Under CREP, states cost-share the federal funds, establish project criteria and cost-share practices, provide technical assistance, and select the target area for projects.
Examples of Key Partners
USDA Farm Service Agency, USDA Natural Resources Conservation Service, State Departments of Natural Resources, Agriculture, Natural Resources, and Conservation, local Public Drinking Water Districts, Missouri University and Extension, Missouri Soil and Water Conservation Districts, and landowners, farmers and ranchers.
Results and Accomplishments
Buffers have been created on 13,565 acres of Missouri farmlands. Partners are actively promoting the CREP and have field staff assisting farmers with project planning and implementation. The State is also conducting an extensive public awareness program through direct mailings, newsletters, the press, and “town hall” style meetings.

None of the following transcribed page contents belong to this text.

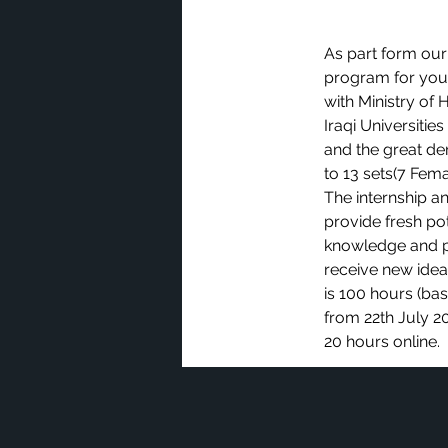
As part form our
program for youn
with Ministry of 
Iraqi Universitie
and the great de
to 13 sets(7 Fema
The internship a
provide fresh po
knowledge and p
receive new ideas
is 100 hours (bas
from 22th July 20
20 hours online.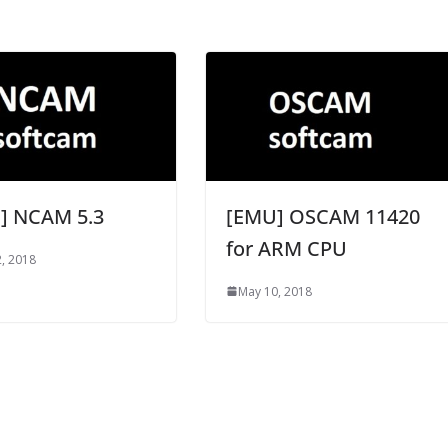
] NCAM 5.3
[EMU] OSCAM 11420
for ARM CPU
, 2018
May 10, 2018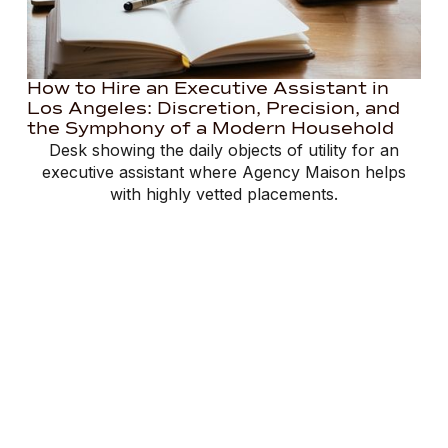
How to Hire an Executive Assistant in
Los Angeles: Discretion, Precision, and
the Symphony of a Modern Household
Desk showing the daily objects of utility for an
executive assistant where Agency Maison helps
with highly vetted placements.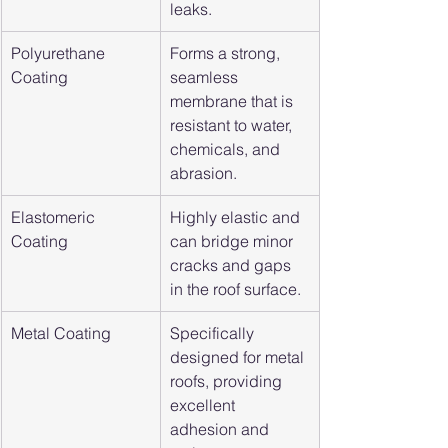
leaks.
Polyurethane 
Forms a strong, 
Coating
seamless 
membrane that is 
resistant to water, 
chemicals, and 
abrasion.
Elastomeric 
Highly elastic and 
Coating
can bridge minor 
cracks and gaps 
in the roof surface.
Metal Coating
Specifically 
designed for metal 
roofs, providing 
excellent 
adhesion and 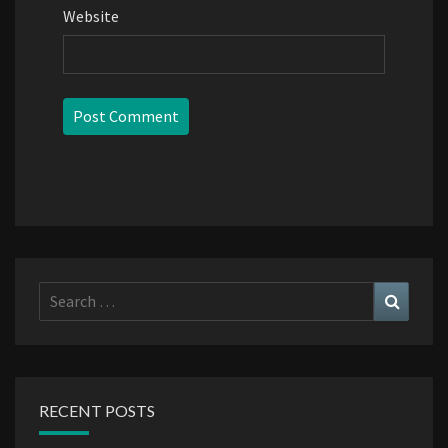
Website
Search
Search
for:
RECENT POSTS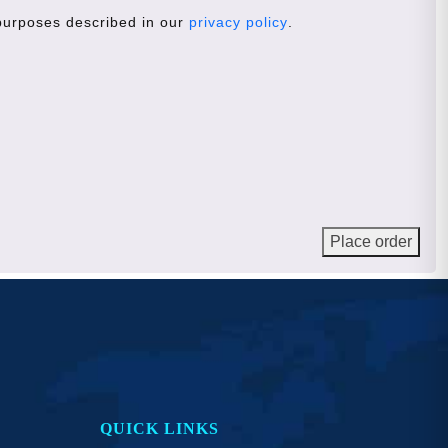
 purposes described in our
privacy policy
.
Place order
QUICK LINKS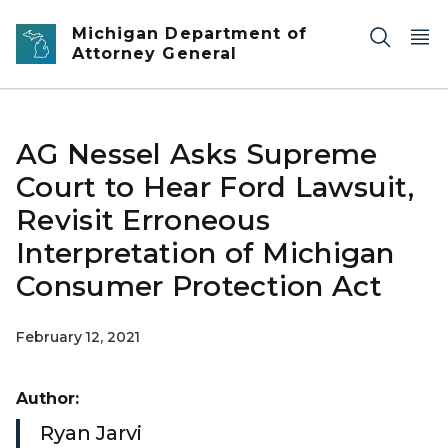
Skip to main content
Michigan Department of
Attorney General
AG Nessel Asks Supreme
Court to Hear Ford Lawsuit,
Revisit Erroneous
Interpretation of Michigan
Consumer Protection Act
February 12, 2021
Author:
Ryan Jarvi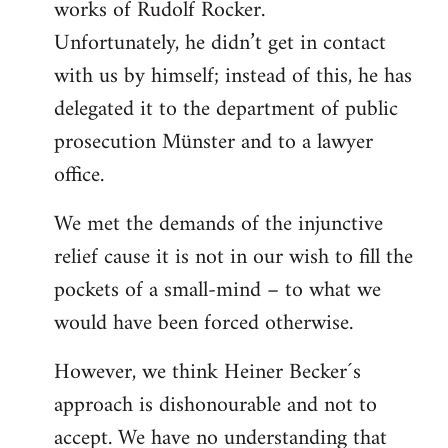
works of Rudolf Rocker.
Unfortunately, he didn’t get in contact
with us by himself; instead of this, he has
delegated it to the department of public
prosecution Münster and to a lawyer
office.
We met the demands of the injunctive
relief cause it is not in our wish to fill the
pockets of a small-mind – to what we
would have been forced otherwise.
However, we think Heiner Becker´s
approach is dishonourable and not to
accept. We have no understanding that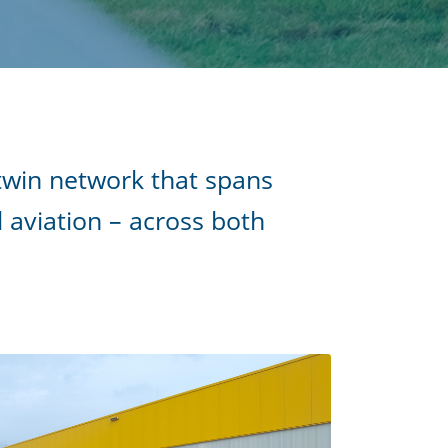
 twin network that spans
d aviation – across both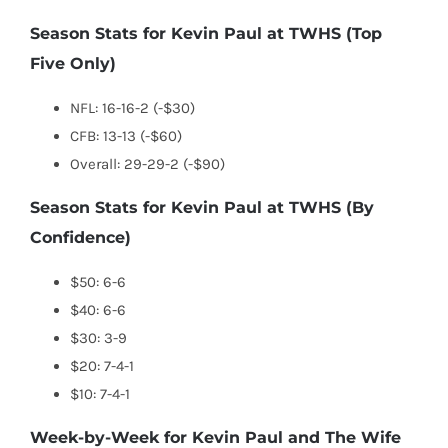
Season Stats for Kevin Paul at TWHS (Top
Five Only)
NFL: 16-16-2 (-$30)
CFB: 13-13 (-$60)
Overall: 29-29-2 (-$90)
Season Stats for Kevin Paul at TWHS (By
Confidence)
$50: 6-6
$40: 6-6
$30: 3-9
$20: 7-4-1
$10: 7-4-1
Week-by-Week for Kevin Paul and The Wife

By targeting many small drinking water systems, the project could potentially have immediate results. The State plans to emphasize larger drinking water systems and expand participation in the CREP, targeting landowners around larger reservoirs to meet enrollment goals.
A Core CREP Team meets periodically to assess results and address challenges.
A federal, state, and local partnership is improving drinking water quality, wildlife habitat, and wetland health by targeting farmers with the financial and technical assistance needed to construct and maintain vegetation buffers along waterways.